La Salle student missionaries make an impact during Jamaica trip


PROVIDENCE—It was a memorable experience for a handful of La Salle Academy students who journeyed to Jamaica to make an impact in the lives of disadvantaged children.

The group, composed of 12 students and four faculty, traveled to Kingston, Jamaica to volunteer at Mustard Seed Communities, a home for abandoned and disabled children. “I went with the hope of helping the children,” recent graduate Jacquelyn Desrosiers said. “But, I left with the appreciation of knowing that the children were the ones that helped me.”

Mustard Seed Communities is a Catholic organization that began in Jamaica in 1978. It consists of 10 distinct communities that each caters to a different set of needs, such as Matthew 25:40, the home for teenage boys that are HIV positive, and Mary’s Child, one of the few facilities in Jamaica that cares for pregnant teens and their babies.

Each morning, the students woke up early to feed and play with the kids at Sophie’s Place, a home for children with severe disabilities, before going to a different Mustard Seed community.

“Our students were absolutely amazing,” Maryann Donohue-Lynch, of La Salle’s Campus Ministry, said. One day, the students gave manicures to the young mothers at Mary’s Child while the adults watched their babies.

“It was like for those couple of hours, they could be teens again,” she added. “They had an incredible connection.”

Matthew Daly, also of Campus Ministry, who organized this year’s trip, started the first Lasallian trip to Jamaica in 2008. This is the third year for the program. Daly had been on several international mission trips before coming to La Salle and said that the impact they can have on students is incredible.

“It’s a common way for young people to find God and experience their faith,” Daly said. “God becomes very real—he’s right there in your face. Waking up early in the morning to feed a kid that’s been handicapped and abandoned is faith-affirming. It’s life-affirming.”

“In Jamaica the people are so faithful, and are thankful for things such as their fingers, toes, and living to see another day,” rising junior Alex Randall said. “A mission trip such as Jamaica could do everyone a world of good.”

Students are only allowed to go to Jamaica once during their Lasallian career to give others the opportunity, but rising senior Tim O’Reilly said he plans to go back after high school. “I’d like to go down for a few months,” he said.

For many of the students, the generosity they witnessed was the most surprising and heart-warming experience of the trip. The students brought a piñata to Matthew 25:40 and lined the boys up shortest to tallest to take turns.

“The first couple of kids who were really weak from the disease couldn’t do much damage to it, but it worked out because the last kid finally broke it,” O’Reilly said. “The most amazing part was that when they were done eating, they went out into the street and shared what little they had.”

“Doing these kinds of trips is what the Gospel tells us to do,” Donohue-Lynch said. “The way that it challenges you, you don’t get that by sending money.”

“When the students come back, because they’re speaking from their hearts, it can’t help but transform the people that are listening,” she added.

Since the first Lasallian mission trip to New Orleans in 2005, started by Donohue-Lynch, the demand for mission trips at La Salle has soared.

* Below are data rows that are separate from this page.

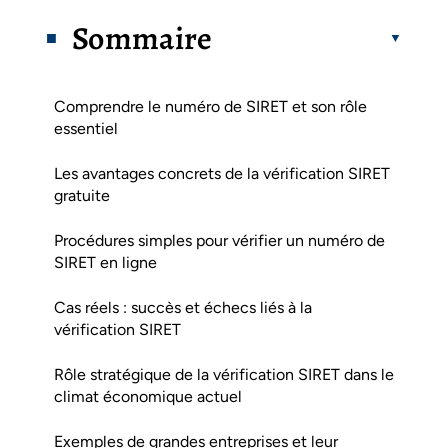
Sommaire
Comprendre le numéro de SIRET et son rôle
essentiel
Les avantages concrets de la vérification SIRET
gratuite
Procédures simples pour vérifier un numéro de
SIRET en ligne
Cas réels : succès et échecs liés à la
vérification SIRET
Rôle stratégique de la vérification SIRET dans le
climat économique actuel
Exemples de grandes entreprises et leur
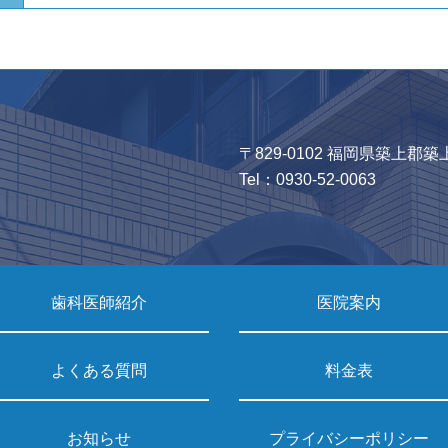
〒829-0102 福岡県築上郡築
Tel：
0930-52-0063
歯科医師紹介
医院案内
よくある質問
料金表
お知らせ
プライバシーポリシー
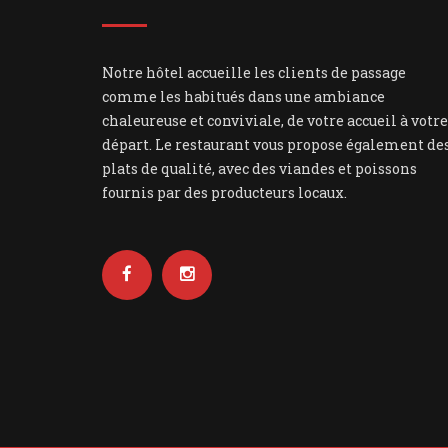
Notre hôtel accueille les clients de passage
comme les habitués dans une ambiance
chaleureuse et conviviale, de votre accueil à votre
départ. Le restaurant vous propose également de
plats de qualité, avec des viandes et poissons
fournis par des producteurs locaux.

For the 12 available slots on “Jam 3,” there were at least 60 applicants. Two more mission trips have been planned for the coming school year; in February, there will be a trip to Camden, New Jersey, the second poorest city in the country, in addition to resuming the New Orleans trip after a one-year hiatus. During April vacation, students will go to a Native American reservation in Billings, Montana as well as continuing the Jamaica tradition with Jam 4.

Daly said that students apply what they learn on trips like these in different ways—some quiet, some extraordinary. “Some people bottle it up and aren’t ready to deal with it yet,” he said.

“As much as I would like to think that I helped them, [the kids] helped me so much more,” rising senior Janelle Rondeau said. “They taught me how to love unconditionally and how to open my heart to others.”